Can Dental Implants Cause Nerve Damage?
Nerve damage can occur during dental implant treatment to the lower jaw. This can happen when an implant is placed too close to the main nerve running through the jawline. Symptoms of nerve damage might be pain, numbness and tingling in the gums, cheek, lips or tongue.
How Does Nerve Damage Occur?
The main nerve that runs through the lower jawline, the inferior alveolar, is very sensitive. If your dentist hits it during your procedure, or your dental implant is screwed in too close to the nerve, it can lead to damage. Your Smile approved can locate the nerve and avoid close contact through careful planning prior to your treatment.
In most cases, nerve damage during dental implant treatment is rare and minor. In order to treat and repair the nerve, the dentist will remove the dental implant. This allows the nerve fibres to reconnect and usually repair themselves within a few weeks, under evaluation by your dentist. In the meantime, your dentist will most likely prescribe you medication to help with any pain.
Can Dental Implants Cause Sinus Problems?
Damage to the sinuses can occur during dental implant treatment to the upper jaw.
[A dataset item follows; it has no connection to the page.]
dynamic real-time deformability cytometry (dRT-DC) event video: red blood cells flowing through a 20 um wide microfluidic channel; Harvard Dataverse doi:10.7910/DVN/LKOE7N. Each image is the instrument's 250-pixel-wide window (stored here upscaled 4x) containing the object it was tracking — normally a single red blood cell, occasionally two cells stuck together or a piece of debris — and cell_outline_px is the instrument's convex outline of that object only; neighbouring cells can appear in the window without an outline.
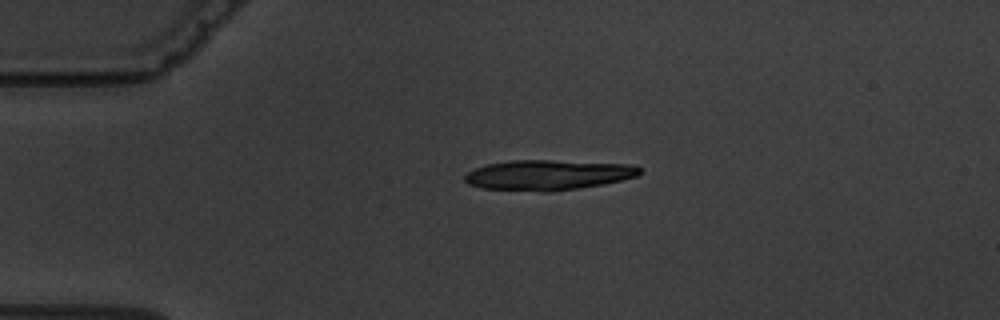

The bones in our faces are hollow and the spaces inside them are called sinuses. If the dentist doesn’t have enough bone to insert the dental implant, the bone can be perforated. If a bone is perforated, this can cause damage to the sinus and pose the risk of a sinus infection.
How Does A Sinus Problem Occur?
Sinus perforation is rare and mostly occurs when having dental implant treatment in the upper jaw. Damage can happen when the bones in the face are perforated by tools or the dental implant, creating the risk of a sinus infection. In most cases, the dental implant will be removed and the bone repaired before getting a new dental implant put in.
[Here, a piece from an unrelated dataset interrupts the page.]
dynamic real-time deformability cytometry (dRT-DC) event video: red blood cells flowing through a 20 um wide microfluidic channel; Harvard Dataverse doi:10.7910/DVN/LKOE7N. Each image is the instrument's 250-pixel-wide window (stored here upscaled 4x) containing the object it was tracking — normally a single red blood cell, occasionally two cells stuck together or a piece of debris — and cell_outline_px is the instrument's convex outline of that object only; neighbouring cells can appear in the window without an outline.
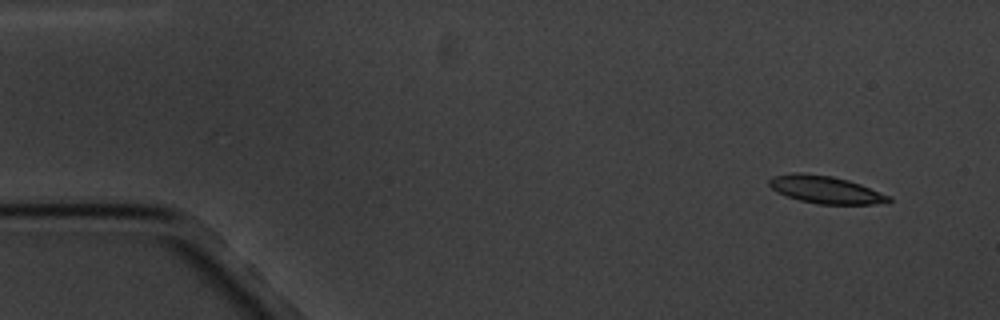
{"species": "common noctule bat (a hibernating species)", "species_latin": "Nyctalus noctula", "temperature_condition": "cold", "stored_images_in_passage": 10, "camera_frame_rate_fps": 3000, "um_per_image_px": 0.085, "animal": {"sex": "male", "body_mass_g": 20.1, "forearm_length_mm": 53.5}, "frame": {"image": 1, "passage_image": 1, "time_ms": 0.0, "image_size_px": [1000, 320], "cell_outline_px": [[892, 200], [888, 204], [820, 204], [800, 200], [788, 196], [772, 188], [768, 184], [768, 180], [772, 176], [792, 172], [800, 172], [832, 176], [848, 180], [860, 184], [892, 196]], "centroid_in_image_um": [70.22, 16.11], "position_along_channel_um": 14.8, "area_um2": 19.25}}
How To Avoid Common Dental Implant Problems?
While dental implants are a fantastic option for many, no dental procedure works 100 percent of the time. However, many of the most common dental implant-related problems are avoidable. If you’re considering dental implants, or already have them, here’s how to help avoid common dental implant issues.
Choose A Qualified Dentist
Make sure you work with a qualified dentist or specialist for your dental implant procedure. An inexperienced or careless dentist can cause any number of problems. For one, dental implants inserted into the wrong position make it likely that the metal post won’t bond to your jawbone, leading to failure. Be sure to ask about your dental provider’s experience with dental implants before you schedule a procedure.
Disclose Your Full Medical History
Even though most people are good candidates for dental implants, not telling your dentist about your full medical history and health could lead to potentially bad outcomes with your dental implants. It is important to disclose everything, even if you think it might not matter.
Practice Good Oral Hygiene
Be sure to follow your dentist’s post-treatment care instructions for your implants, both immediately after the procedure and over the long-term. If you don’t, it could lead to an infection.
Smoking is said to be dangerous for your oral health and is the prime cause of dental implant failure. Dental experts say that smoking has several negative impacts such as infection, inflammation around the gums, and inappropriate bonding between the implant and jawbones. With this in mind, we strongly advise dental implant patients to quit smoking.
Report Problems Immediately
Some problems with dental implants happen after your procedure. For example, a newly formed sinus infection can cause pain. If the surrounding tissue doesn’t heal properly, you may experience excessive bleeding and discomfort. It is important to notify your dentist as soon as you experience a problem, so they can help you get back on the road to recovery. The longer an issue occurs without resolution, the longer it could take for your implants to heal.
Routine check-ups should go without saying, but we all get busy. The easiest way to maintain a regular dental check-up schedule is to make your next routine appointment before you leave the dental office each time you visit.